Futuristic: The Ability to Steal Joy from the Present

Driving on I-10 sucks.

Especially the section between San Antonio and Houston.

The only time I drive this particular 170-mile stretch is when I’m headed for a weekend visit with friends. It takes about 3 hours. And almost every time, it’s the most stressful 3 hours of my week.

The car ahead of me drives too slowly, pacing the car in the other lane. I can’t get around, and I’m not about to tailgate. I pass at the first opportunity. Then, after speeding up to a decent pace, I promptly get stuck again by another slow-goer who enjoys hanging next to his buddy to the right.

I just want to get there.

Fortunately, this past weekend, I didn’t have to make the miserable drive to my neighboring city.

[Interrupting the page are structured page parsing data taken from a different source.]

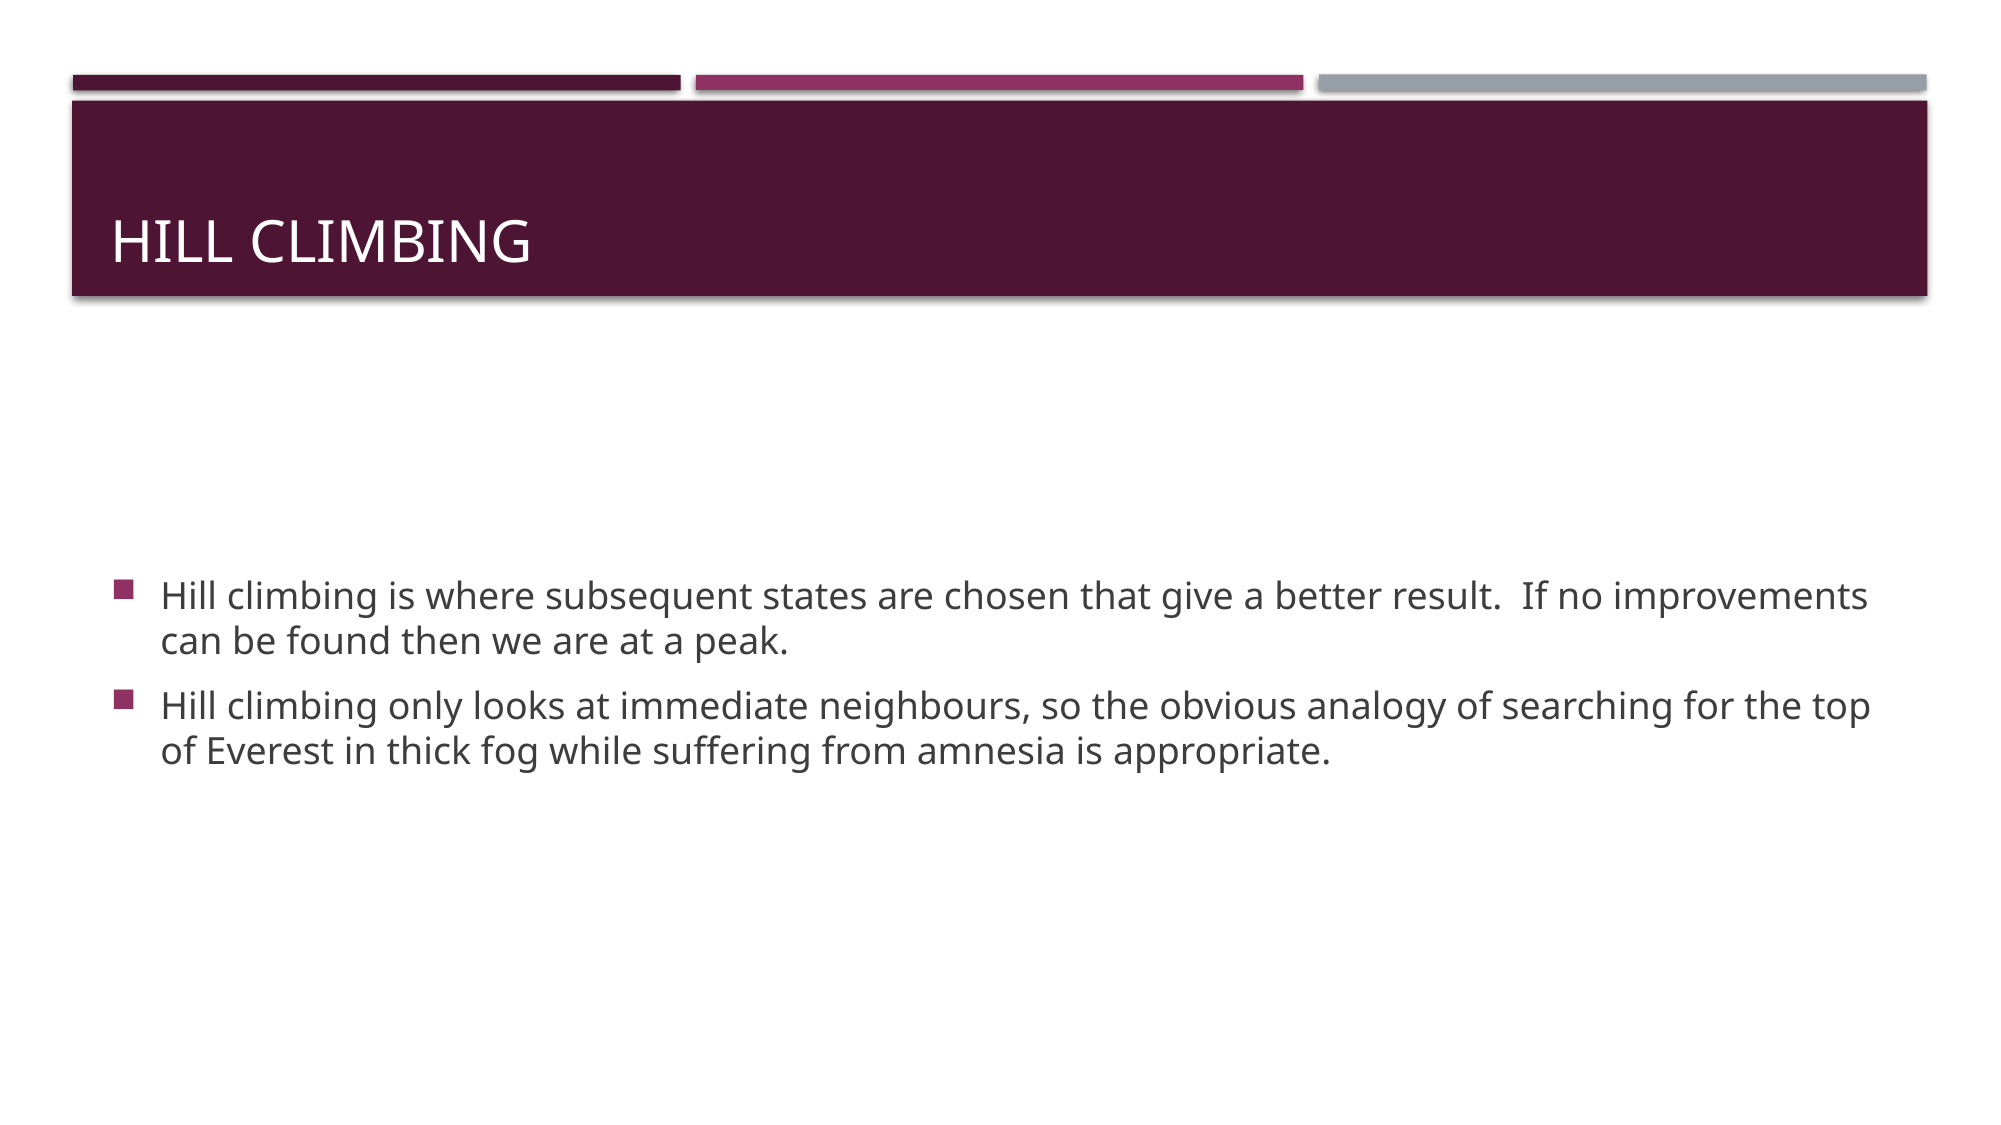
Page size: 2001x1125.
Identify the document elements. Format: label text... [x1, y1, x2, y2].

title Hill climbing [95, 115, 1905, 282]
list Hill climbing is where subsequent states are chosen that give a better result. If no improvements can be found then we are at a peak. Hill climbing only looks at immediate neighbours, so the obvious analogy of searching for the top of Everest in thick fog while suffering from amnesia is appropriate. [95, 383, 1905, 962]
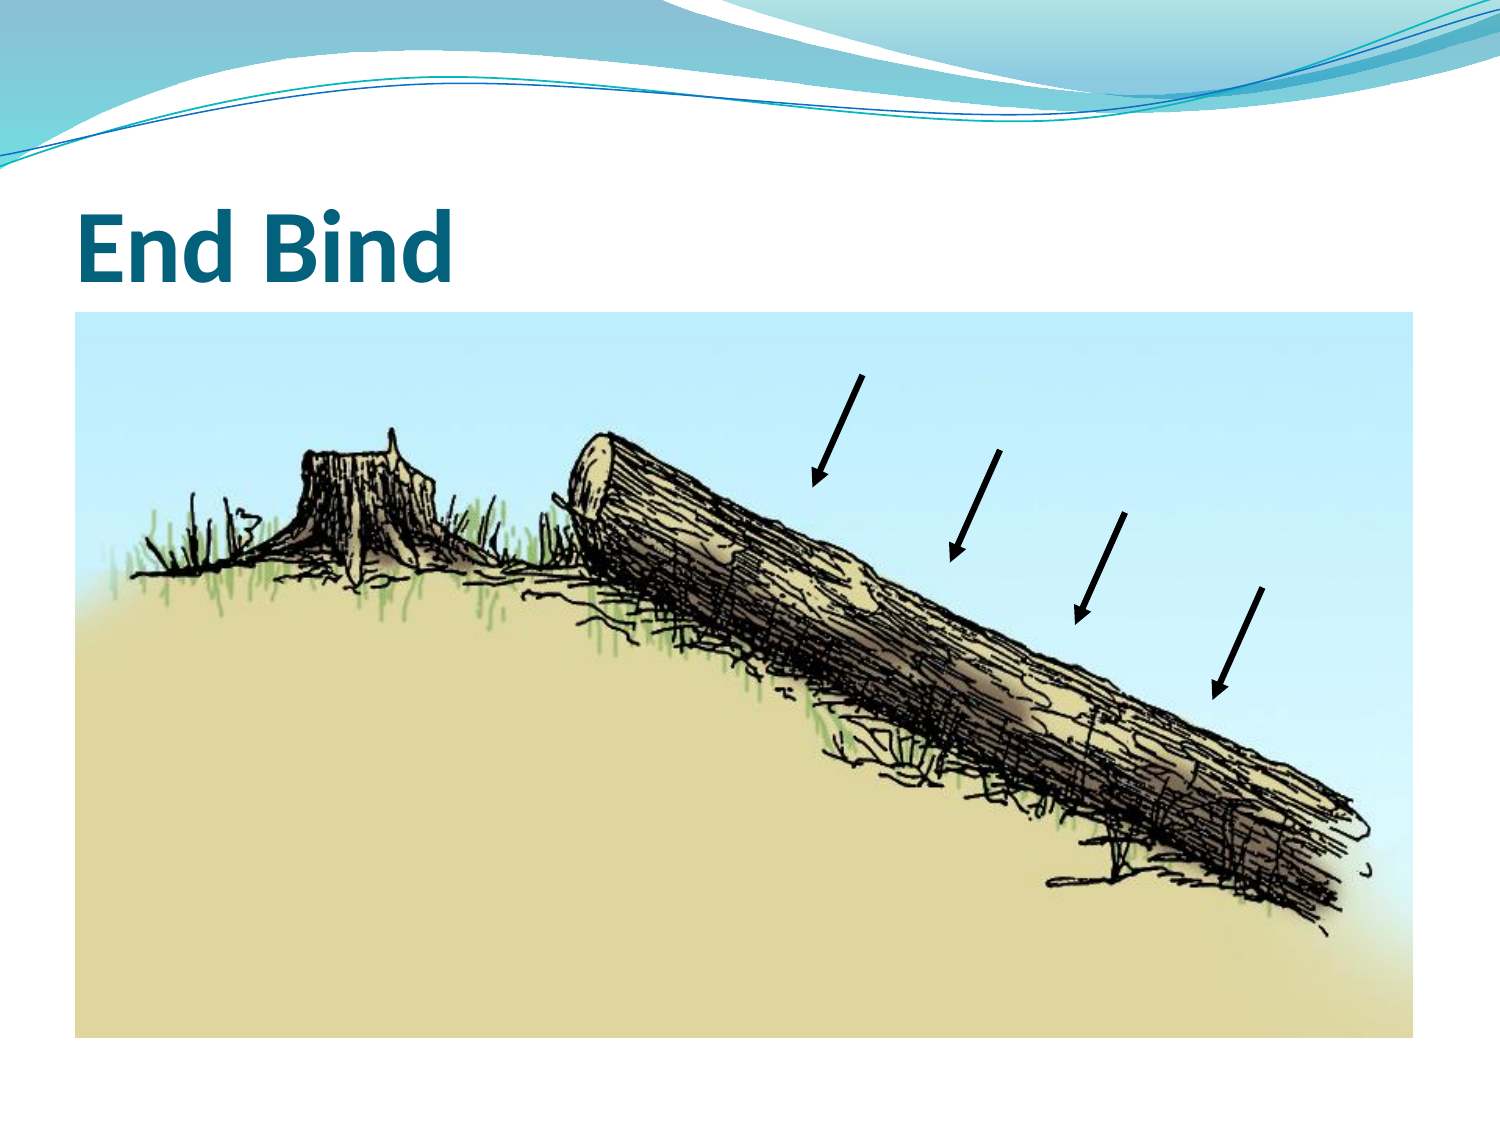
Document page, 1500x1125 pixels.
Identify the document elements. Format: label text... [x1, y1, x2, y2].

title End Bind [74, 115, 1438, 304]
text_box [74, 312, 1413, 1038]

Instead, my friends came to see me.

“How was the trip?” I asked

“So much fun!”

…. What??

The Journey

A few weeks ago, I participated in something called Strengthsfinder. Basically, it’s a test designed to evaluate what your top 5 “strengths” are and how they can be applied to every area of your life. One of my top strengths was:

Futuristic (2)

Brilliant! A very useful strength to have, especially when you’re as self-directed as I. But I must remember the wisdom my boss once imparted to me, “our greatest strength can also be our greatest weakness.”

This is particularly true when it comes to my habit of forward thinking. I tend to fall into the trap of constantly promising myself, “when X happens, I’ll be happy.”

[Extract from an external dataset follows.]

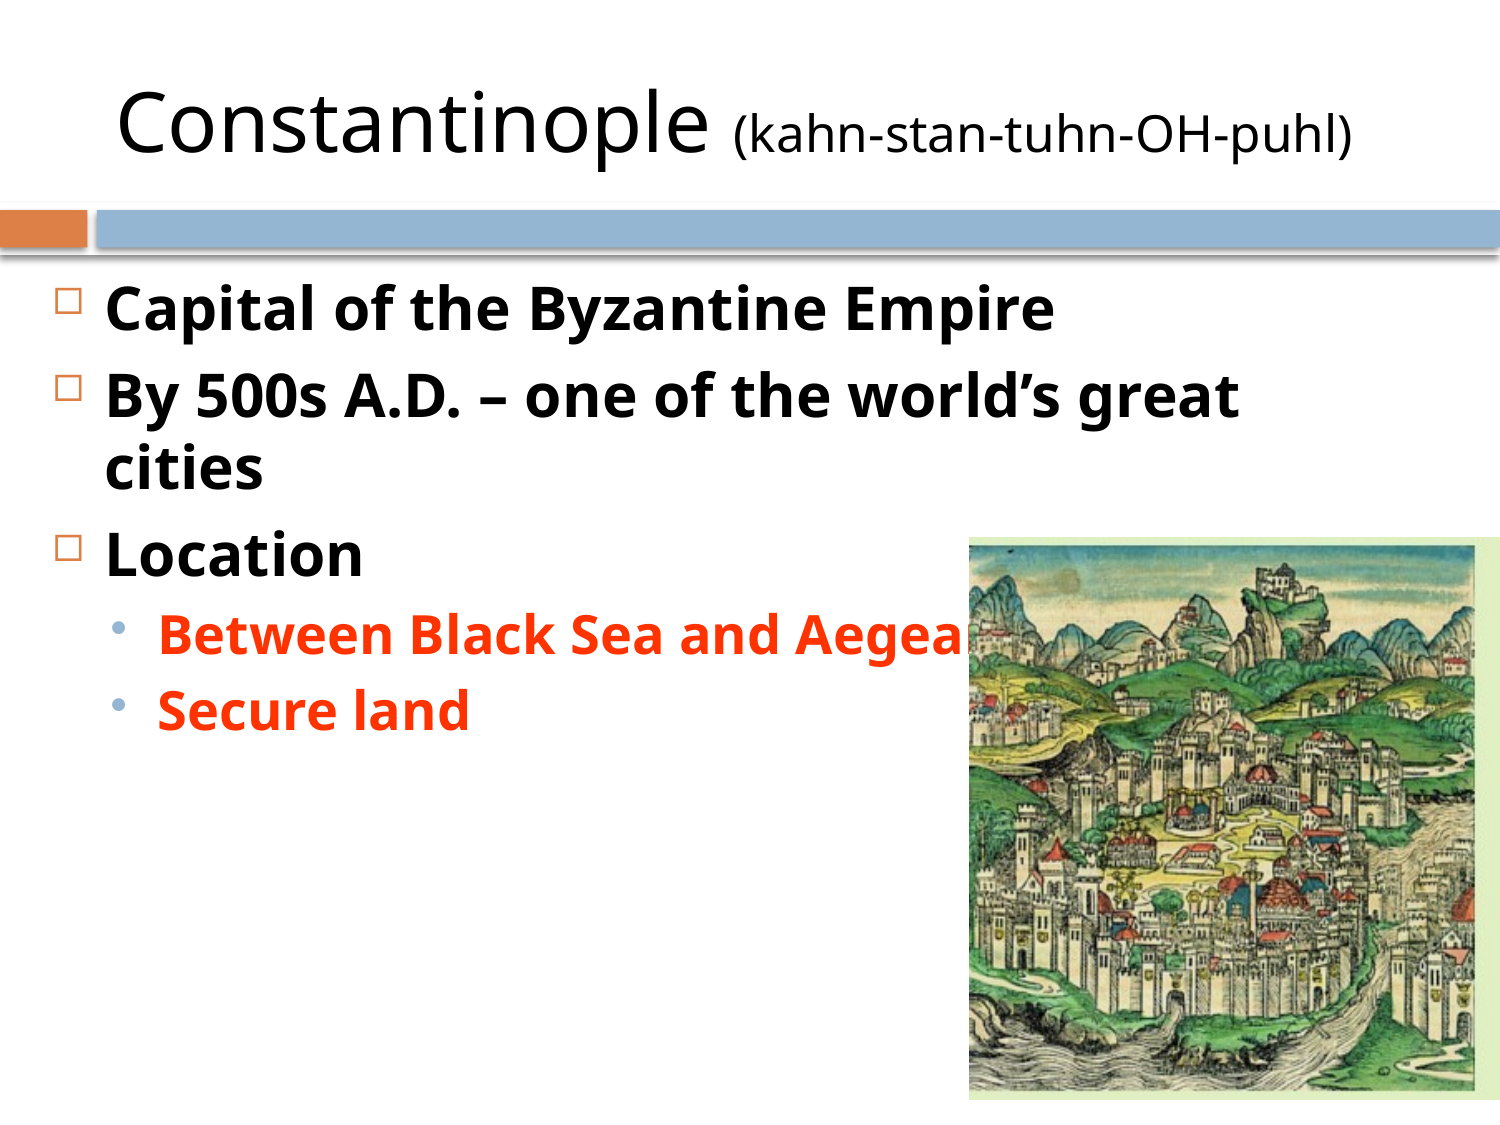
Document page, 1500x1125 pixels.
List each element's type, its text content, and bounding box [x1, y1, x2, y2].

picture [969, 537, 1500, 1101]
title Constantinople (kahn-stan-tuhn-OH-puhl) [100, 37, 1438, 200]
list Capital of the Byzantine Empire By 500s A.D. – one of the world’s great cities Location Between Black Sea and Aegean Sea Secure land [37, 262, 1350, 1000]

“Once I’m married, life will get easier.”
“After I’ve paid my rent, I’ll feel more at ease.”
“When I finish my degree, I’ll have more time.”

SO wrong.

Life won’t get easier the longer I live. My circumstances can’t bring me peace. And I most certainly will never have more time than I have right this second.

Nothing guarantees life will be better in a few days/months/years. Just like there’s no guarantee I’ll make it to Houston right on time.

So why am I focusing all my energy on that?

The Solution

You want to know why my friends had such a good time on their way in to see me? How they were able to make the 3.5 hour drive with smiles on their faces?

They chatted. They laughed. They talked. They cruised at a comfortable pace, knowing they’d get there when they get there.

They. Enjoyed. The ride.

Why can’t I do that?

Living for the Future

I’m young. I’m bright. And I have my whole future ahead of me.

If I allow myself to focus too intensely on the future, sure I’ll be able to imagine the destination clearly, but I’ll miss the mile markers along the way. Once I reach my destination–whether it’s marriage, paying rent, or finishing my degree–I’ll be too caught up in what’s coming next to fully appreciate what’s right in front of me.

If I can’t be happy now, I won’t be happy then.

I want to enjoy my life, not waste it hating the drive. I want to engage in activities that are important to me. Maybe that’s hanging with friends. Maybe that’s finishing my degree.

Even if I must engage in something I don’t enjoy, like driving on I-10, I can choose to enjoy it anyway. That activity is important to me. And I’ll reap the rewards in 3 short hours. There’s no reason to stress myself out on the way.